Amazon.com, Inc. (NASDAQ:AMZN) and Tiffany & Co. (NYSE:TIF) are two of the most respected names in retail. Although their respective approaches to business are vastly different, both have achieved enormous success.
Blue Nile Inc (NASDAQ:NILE) is an under-the-radar jewelry and diamond retailer that takes Tiffany’s business model and mashes it with the efficiencies of Amazon’s online model. This has enabled it to grow profitably over the last decade. In addition, the market currently offers Blue Nile at a bargain price if it can continue to leverage its efficiencies to beat out the competition.
The hallmark of Blue Nile Inc (NASDAQ:NILE)’s strategy is its ability to collect cash from customers before it pays its suppliers. Blue Nile achieves this by holding only a small amount of inventory, requiring quick payment from customers, and negotiating longer payment cycles with suppliers. As a result, Blue Nile actually earns money every time it purchases new inventory.
This is far different from Tiffany’s model. Tiffany orders inventory from its suppliers, ships the inventory to a distribution facility, ships the inventory from the distribution facility to its stores, the jewelry sits in the stores waiting for a customer to buy it, then Tiffany has to wait for the customer to pay cash after purchasing it (for customers who buy on credit). In all, it takes about 1.3 yearsfor Tiffany to collect cash from a sale after inventory has been purchased!
Meanwhile, Blue Nile Inc (NASDAQ:NILE) collects cash so quickly that its customers pay 80 days before the company has to pay its suppliers. This is even better than Amazon.com, Inc. (NASDAQ:AMZN), which has a cash conversion cycle of negative 36 days.

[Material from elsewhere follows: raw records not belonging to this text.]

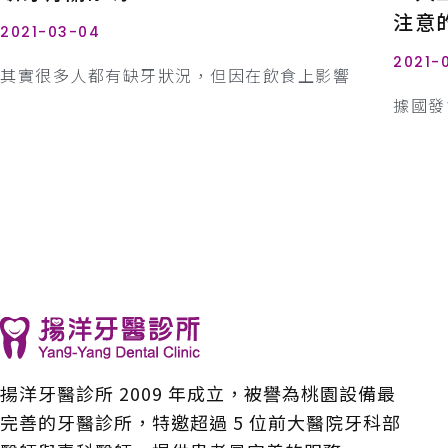
注意
2021-03-04
2021-
其實很多人都有缺牙狀況，但因在飲食上影響
據國發會
揚洋牙醫診所 2009 年成立，被譽為桃園設備最
完善的牙醫診所，特邀超過 5 位前大醫院牙科部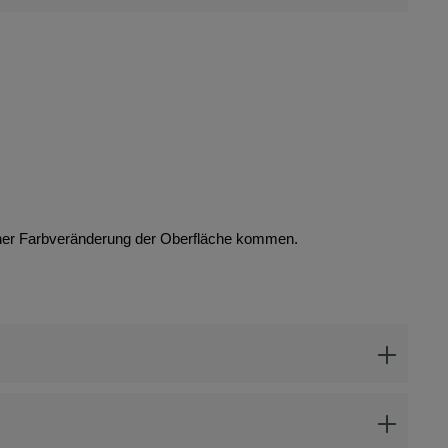
iner Farbveränderung der Oberfläche kommen.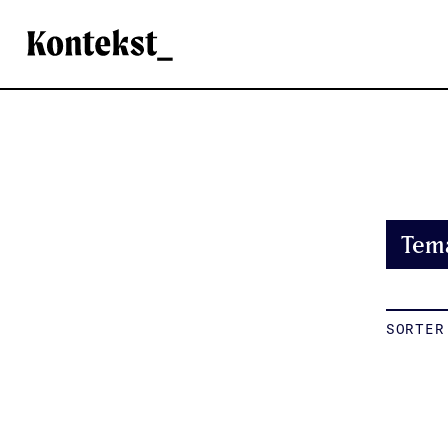
Kontekst
Tem
SORTER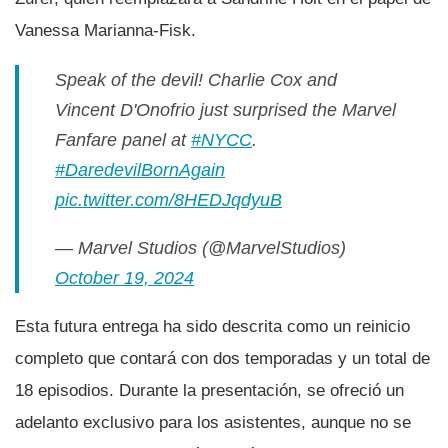
Vanessa Marianna-Fisk.
Speak of the devil! Charlie Cox and
Vincent D'Onofrio just surprised the Marvel
Fanfare panel at
#NYCC
.
#DaredevilBornAgain
pic.twitter.com/8HEDJqdyuB
— Marvel Studios (@MarvelStudios)
October 19, 2024
Esta futura entrega ha sido descrita como un reinicio
completo que contará con dos temporadas y un total de
18 episodios. Durante la presentación, se ofreció un
adelanto exclusivo para los asistentes, aunque no se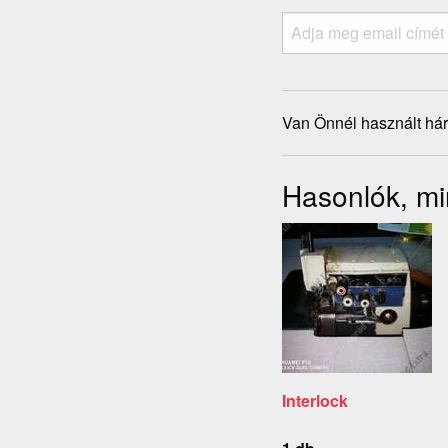
Van Önnél használt hár
Hasonlók, mi
Interlock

In addition, Blue Nile’s online business model allows it to grow with much less investment than it takes Tiffany to grow. Whereas Tiffany expands by purchasing high-end real estate to build brick-and-mortar stores, Blue Nile’s Amazon-like online strategy allows it to grow with hardly any additional capital. This leads to much higher returns on capital.
Cheap based on past free cash flow
Over the last ten years, Blue Nile Inc (NASDAQ:NILE) averaged a 10.43% free cash flow margin. If you apply the long-term average margin to current sales of $400 million, you get ‘normal’ free cash flow of about $42 million.
$42 million in free cash flow is nearly a 10% yield on the stock’s current market capitalization. In other words, if the company were to return $42 million in free cash flow to shareholders each year, investors who buy today would earn a 10% annual return on investment. This is a really good deal in today’s market — if the company can keep it up.
However, Amazon.com, Inc. (NASDAQ:AMZN) — the king of retail — also competes in the jewelry and diamonds market. In fact, it has a much larger selection of products than Blue Nile Inc (NASDAQ:NILE) at both the high end of the market and the low end.